Saturday 22 August 2009

 

I guess it was about two or so in the morning before there was a knock at the outer door.

‘It’s him,’ I heard Bung say.
‘Alone?’
‘Yes, looks like it.’
‘Alright then, let him in,’ Wibble instructed.

And from where I sat and listened it was immediately apparent who
they
were and what they had
completely fucked up
, although really it should have been obvious already.

The visitor was Thommo, and he’d come to report what had gone down, which was nothing good. In fact it was, as advertised, a complete fuck up. Cambridge had gone after Noddy.

 

Thommo had personally led the attack on the home of The Mohawks’ president in the new regime which was out on a farm Ely way.

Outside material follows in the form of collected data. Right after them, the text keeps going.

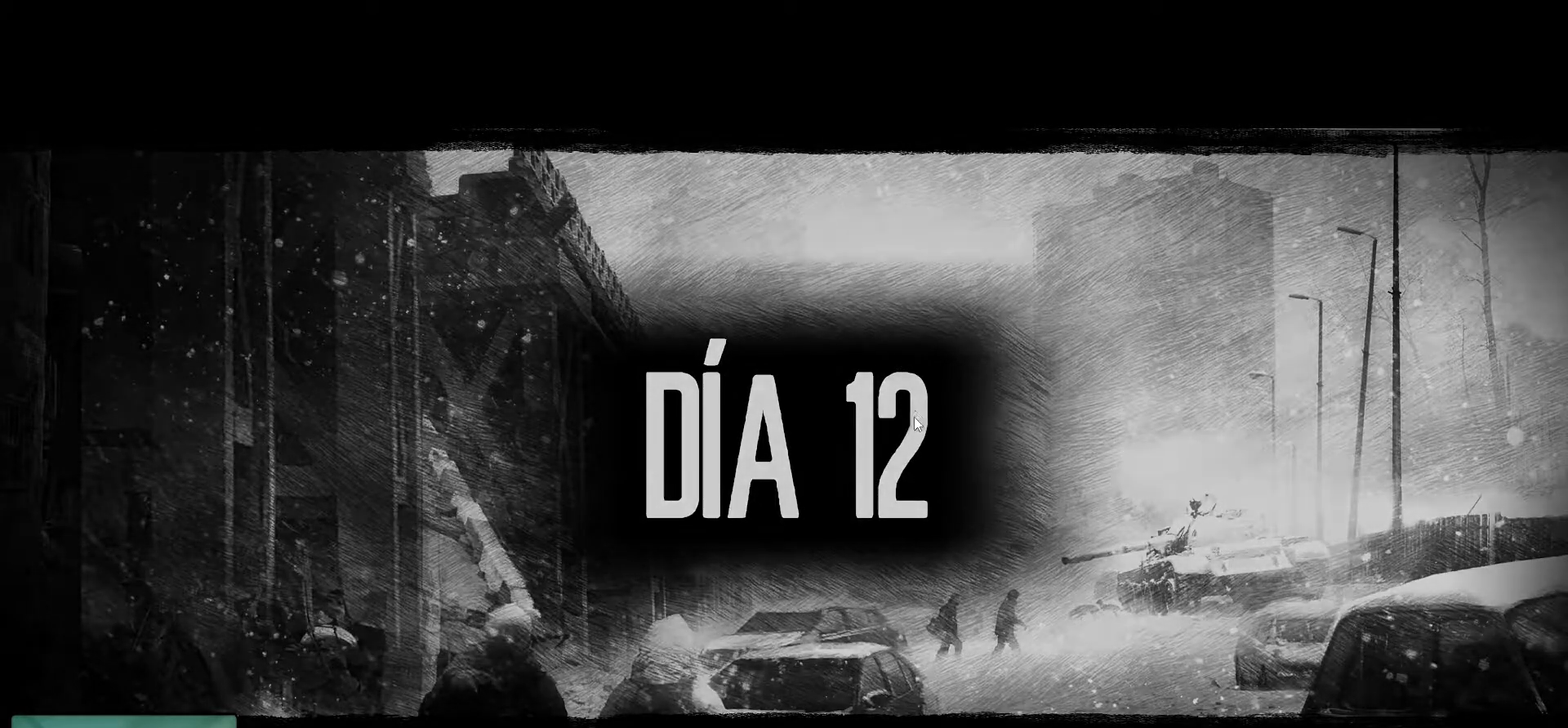
{"keys": [], "mouse": [], "mouse_move": "still", "events": []}
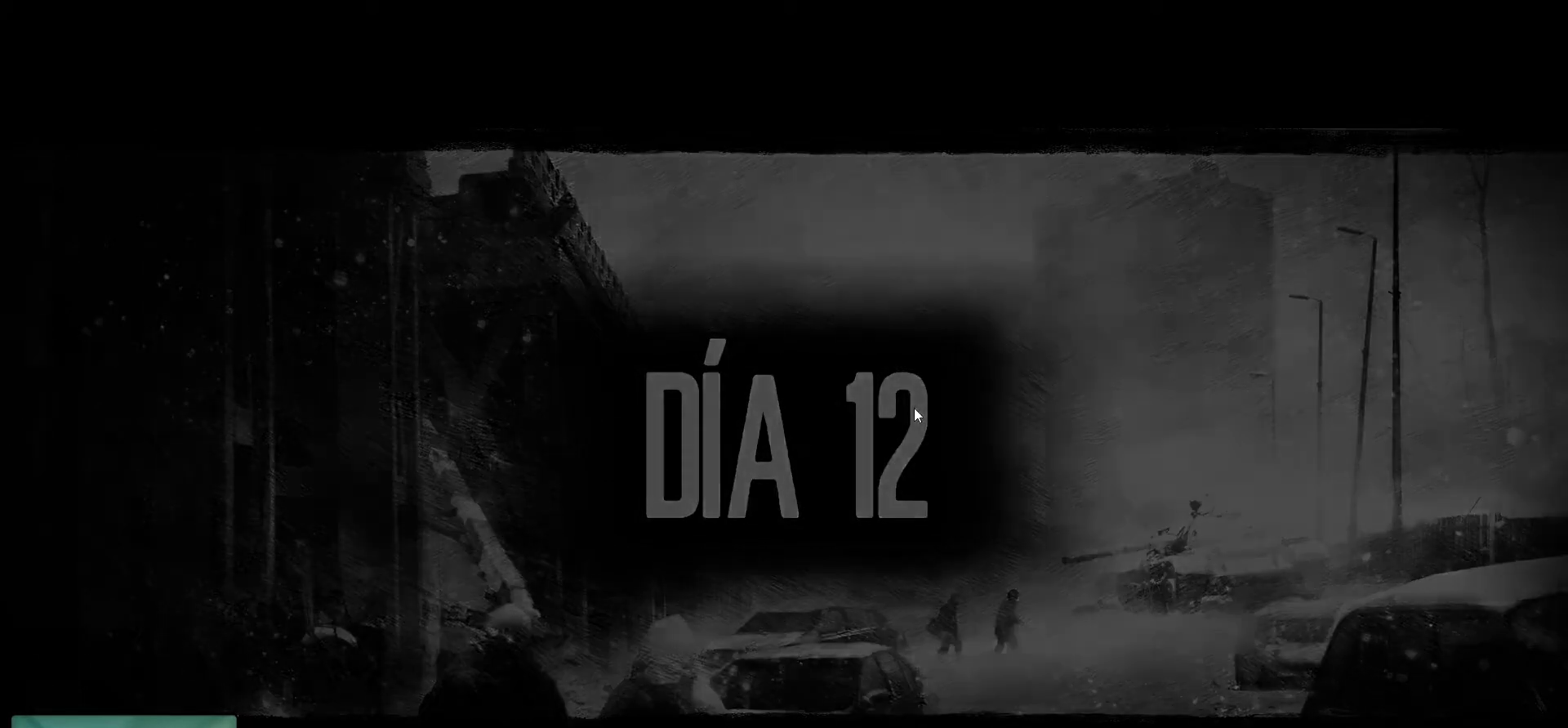
{"keys": [], "mouse": [], "mouse_move": "still", "events": []}
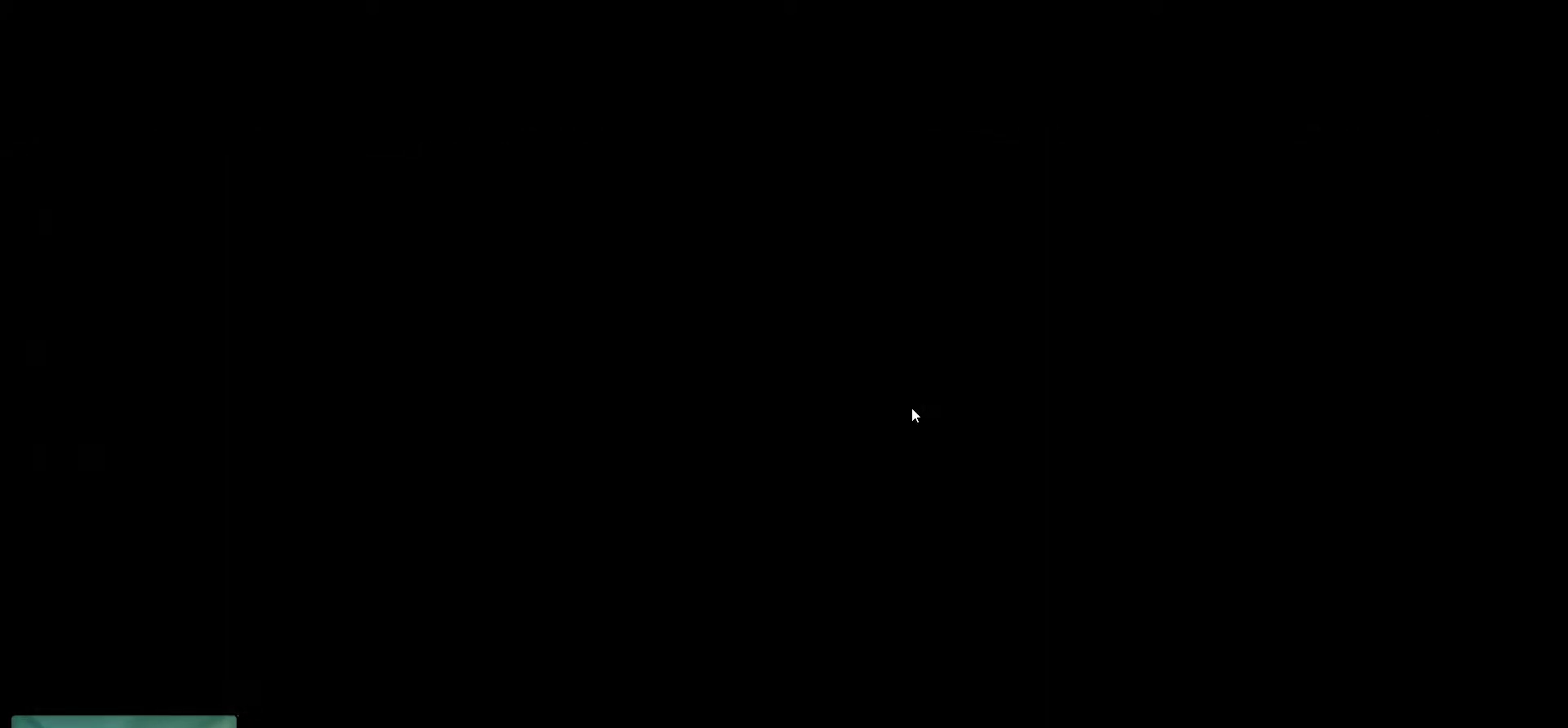
{"keys": [], "mouse": [], "mouse_move": "still", "events": []}
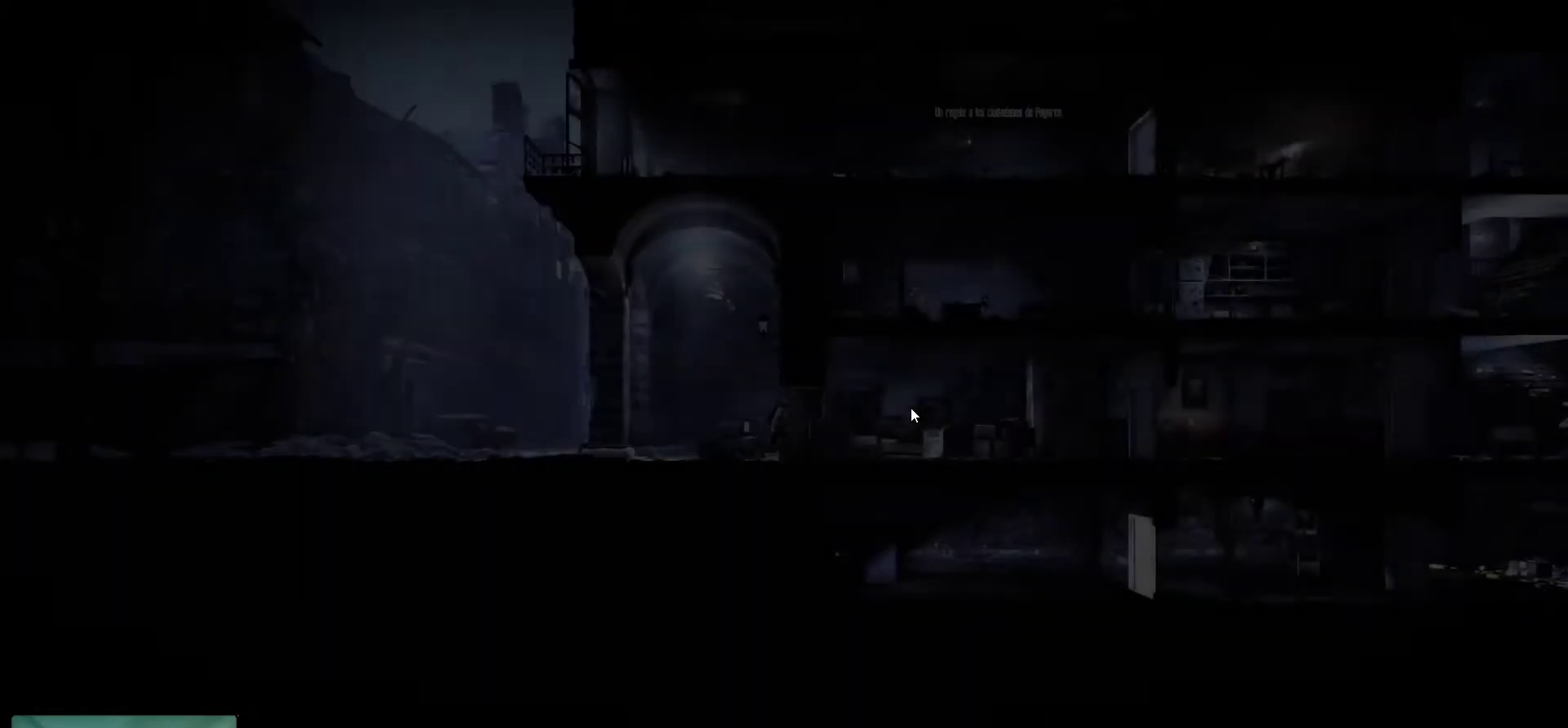
{"keys": [], "mouse": [], "mouse_move": "still", "events": []}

Noddy as the ex-Capricorn P and representative of the larger club had taken the top slot with Leeds Kev of the zombies taking the VP position on the ticket so that both predecessor clubs were represented in the merger. Being the more local and senior officer he was the most obvious target, something that the Cambridge crew should really have taken into account in their planning I guess.

In any event, Thommo, his crew and their strikers and various tagalongs eager to be seen to be on board had tooled up with axes, petrol bombs, pistols and shotguns, before riding over in a couple of old transits. The plan had been to park the vans up in the woods along the lane that led down to Noddy’s place and then split up to creep down either side of the track to surround the place from both sides. The petrol bombs would go in the windows to set the place on fire and The Brethren crew would be waiting outside the doors to take out whoever the fire flushed out from inside.

The only problem was that The Mohawks had been waiting for them.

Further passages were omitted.